* [Stated exercise]: Can you reproduce, word for word, the stretch of the BoJack Horseman rewatch recap below from "Back in the" through "family’s tragic past."?

* [Text excerpt]:
The Great BoJack Horseman Rewatch: The Old Sugarman Place

Back in the 1940s, the Sugarman summer home in Michigan played host to a sad tale of a son lost in the war, and the family troubles that ensued. Decades later, BoJack ends up there after driving away from LA. As the months pass, he reluctantly accepts a neigbhour’s help in fixing up the old place.

BoJack Horseman is never afraid to experiment with different animation and storytelling styles, and in this episode, it’s the latter that gets the attention. The Old Sugarman Place tells two parallel storylines – one about BoJack’s current breakdown and escape from responsibility, and the other about his family’s tragic past.

Let’s focus first on what we learn about the Sugarmans. Joseph and Honey Sugarman and their two children Crackerjack and Beatrice were a reasonably happy family – at least Crackerjack died fighting in World War II. Devastated at the loss of her beloved son, Honey becomes increasingly unable to cope, leading to a car accident, a nervous breakdown, and an eventual ‘cure’ in the form of a lobtomy – possibly the darkest thing to happen in the show since the Chicken-4-Dayz episode. All the while, the young and impressionable Beatrice is by her mother’s side, and ultimately she takes away the lesson that shapes her adult life: “Love does things to a person, terrible things. Beatrice, promise me you’ll never love anyone as much as I loved Crackerjack”.

* [Information provided]:
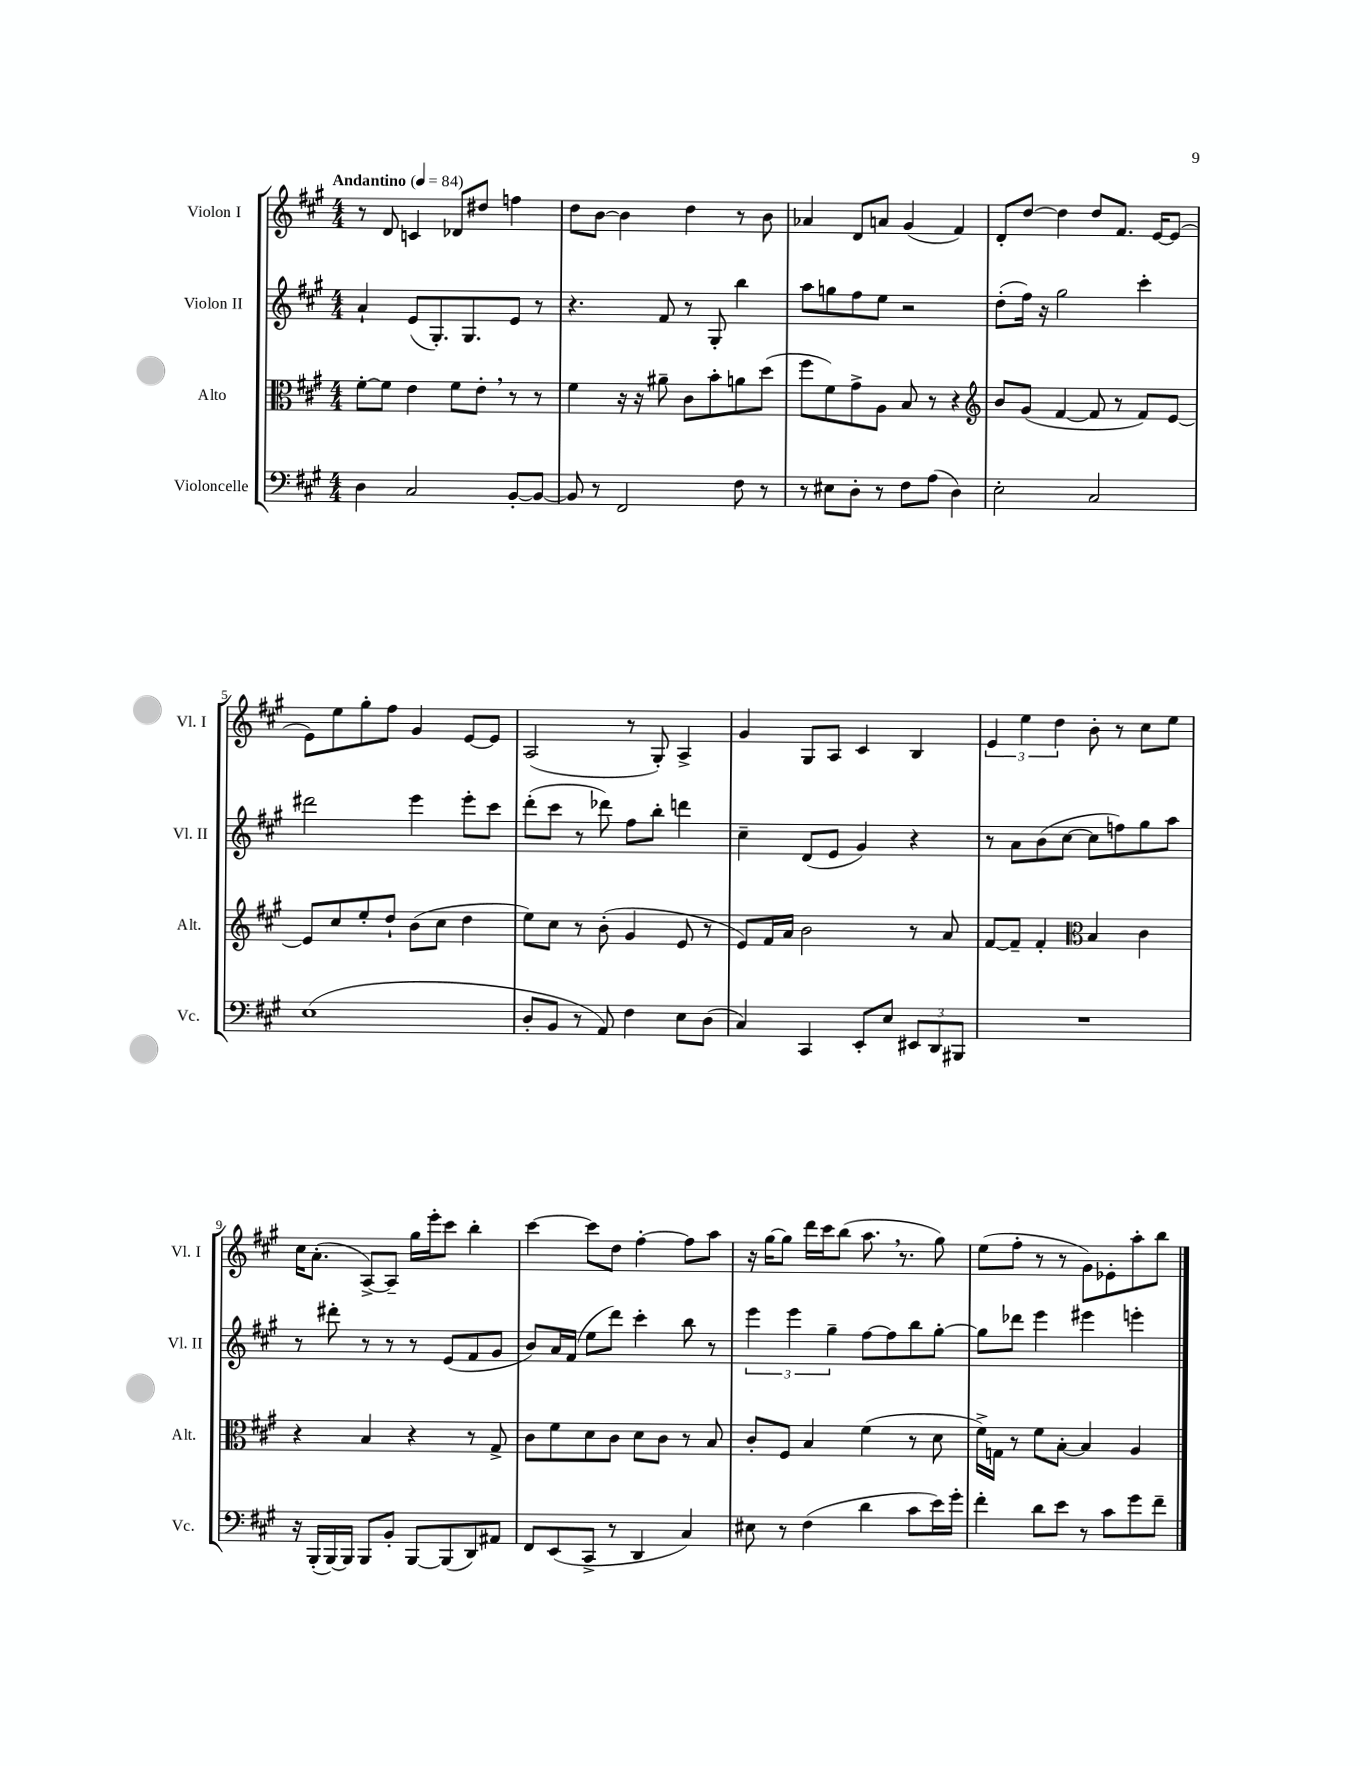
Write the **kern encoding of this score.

**kern	**kern	**kern	**kern
*part4	*part3	*part2	*part1
*staff4	*staff3	*staff2	*staff1
*I"Violoncelle	*I"Alto	*I"Violon II	*I"Violon I
*I'Vc.	*I'Alt.	*I'Vl. II	*I'Vl. I
*clefF4	*clefC3	*clefG2	*clefG2
*k[f#c#g#]	*k[f#c#g#]	*k[f#c#g#]	*k[f#c#g#]
*M4/4	*M4/4	*M4/4	*M4/4
*MM84	*MM84	*MM84	*MM84
=1	=1	=1	=1
!	!	!	!LO:TX:a:B:t=Andantino
4D\	[8f#'\L	4a`/	8r
.	8f#\J]	.	8d/
2C#/	4e\	(8e/L	4cn/
.	.	8.G#'/)	.
.	8f#\L	.	8d-X/L
.	.	8.G#/	.
.	8e',\J	.	8dd#X/J
[8BB'/L	8r	8e/J	4ffn\
8BB/J_	8r	8r	.
=2	=2	=2	=2
8BB/]	4f#\	4.r	8dd\L
8r	.	.	[8b\J
2FF#/	16r	.	4b\]
.	16r	.	.
.	8a#X~\	8f#/	.
.	8c#\L	8r	4dd\
.	8b'\	8G#'/	.
8F#\	8an\	4bb\	8r
8r	(8dd\J	.	8b\
=3	=3	=3	=3
8r	8ff#\L	8aa\L	4a-X/
8E#X\L	8f#\)	8ggn\	.
8D'\J	8g#^\	8ff#\	8d/L
8r	8A\J	8ee\J	8an/J
8F#\L	8B/	2r	(4g#/
(8A\J	8r	.	.
4D\)	4r	.	4f#/)
=4	=4	=4	=4
*	*clefG2	*	*
2E'\	8b/L	(8dd'\L	8d'/L
.	(8g#/J	16ff#\Jk)	[8dd/J
.	.	16r	.
.	[4f#/	2gg#\	4dd\]
2C#/	8f#/]	.	8dd/L
.	8r	.	8.f#/J
.	8f#/L)	4ccc#'\	.
.	.	.	[16e/KL
.	[8e/J	.	(8e/J]
!!LO:LB:g=z
=5	=5	=5	=5
(1E	8e/L]	2ddd#X\	8e\L)
.	8cc#/	.	8ee\
.	8ee'/	.	8gg#'\
.	8dd`/J	.	8ff#\J
.	(8b\L	4eee\	4g#/
.	8cc#\J	.	.
.	4dd\	8eee'\L	[8e/L
.	.	8ccc#\J	8e/J]
=6	=6	=6	=6
8D'/L	8ee\L)	(8ddd'\L	(2A/
8BB/J	8cc#\J	8ccc#\J	.
8r	8r	8r	.
8AA/)	(8b'\	8ddd-X\)	.
4F#\	4g#/	8ff#\L	8r
.	.	8bb'\J	8G#'/)
8E\L	8e/	4dddn\	4A^/
(8D\J	8r	.	.
=7	=7	=7	=7
4C#/)	8e/L)	4cc#~\	4g#/
.	16f#/L	.	.
.	16a/JJ	.	.
4CC#/	2b\	(8d/L	8G#/L
.	.	8e/J	8A/J
8EE'/L	.	4g#/)	4c#/
8E/J	.	.	.
12EE#X/L	8r	4r	4B/
12DD/	.	.	.
.	8a/	.	.
12BBB#X/J	.	.	.
=8	=8	=8	=8
1r	[8f#/L	8r	6e/
.	8f#~/J]	8a\L	.
.	.	.	6ee\
.	4f#'/	(8b\	.
.	.	.	6dd\
.	.	[8cc#\J	.
*	*clefC3	*	*
.	4B/	8cc#\L]	8b'\
.	.	8ffn\)	8r
.	4c#\	8gg#\	8cc#\L
.	.	8aa\J	8ee\J
!!LO:LB:g=z
=9	=9	=9	=9
16r	4r	8r	16cc#\KL
(16BBB'/LL	.	.	(8.a'\J
[16BBB/)	.	8ddd#X'\	.
16BBB/JJ]	.	.	.
8BBB/L	4B/	8r	[8A^/L)
8BB'/J	.	8r	8A~/J]
[8BBB/L	4r	8r	16gg#\LL
.	.	.	16eee'\J
(8BBB/]	.	(8e/L	8ccc#\J
8DD/)	8r	8f#/	4bb'\
8AA#X/J	8G#^/	8g#/J	.
=10	=10	=10	=10
8FF#/L	8c#\L	8b/L)	[4ccc#\
(8EE/	8f#\	16a/L	.
.	.	(16f#/JJ	.
8CC#^/J	8d\	8ee\L	8ccc#\L]
8r	8c#\J	8ddd\J)	8dd\J
4DD/	8d\L	4ccc#'\	[4ff#'\
.	8c#\J	.	.
4C#/)	8r	8bb\	8ff#\L]
.	8B/	8r	8aa\J
=11	=11	=11	=11
8E#X\	8c#'/L	6eee\	16r
.	.	.	[16gg#\KL
8r	8F#/J	.	8gg#\J]
.	.	6eee\	.
(4F#\	4B/	.	16ddd\LL
.	.	.	16ccc#\J
.	.	6gg#~\	.
.	.	.	(8bb\J
4d\	(4f#\	[8ff#\L	8.aa,\
.	.	8ff#\]	.
.	.	.	8.r
8c#\L	8r	8bb\	.
16e\L)	8d\	[8gg#'\J	8gg#\)
16g#'\JJ	.	.	.
=12	=12	=12	=12
4f#'\	16f#^\LL)	8gg#\L]	(8ee\L
.	16Gn\JJ	.	.
.	8r	8ddd-X\J	8ff#'\J
8d\L	8f#\L	4eee\	8r
8e\J	[8B'\J	.	8r
8r	4B/]	4eee#X\	8g#\L)
8c#\L	.	.	8e-X'\
8g#\	4A/	4eeen'\	8aa'\
8f#~\J	.	.	8bb\J
==	==	==	==
*-	*-	*-	*-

* [Task solution]:
Back in the 1940s, the Sugarman summer home in Michigan played host to a sad tale of a son lost in the war, and the family troubles that ensued. Decades later, BoJack ends up there after driving away from LA. As the months pass, he reluctantly accepts a neigbhour’s help in fixing up the old place.

BoJack Horseman is never afraid to experiment with different animation and storytelling styles, and in this episode, it’s the latter that gets the attention. The Old Sugarman Place tells two parallel storylines – one about BoJack’s current breakdown and escape from responsibility, and the other about his family’s tragic past.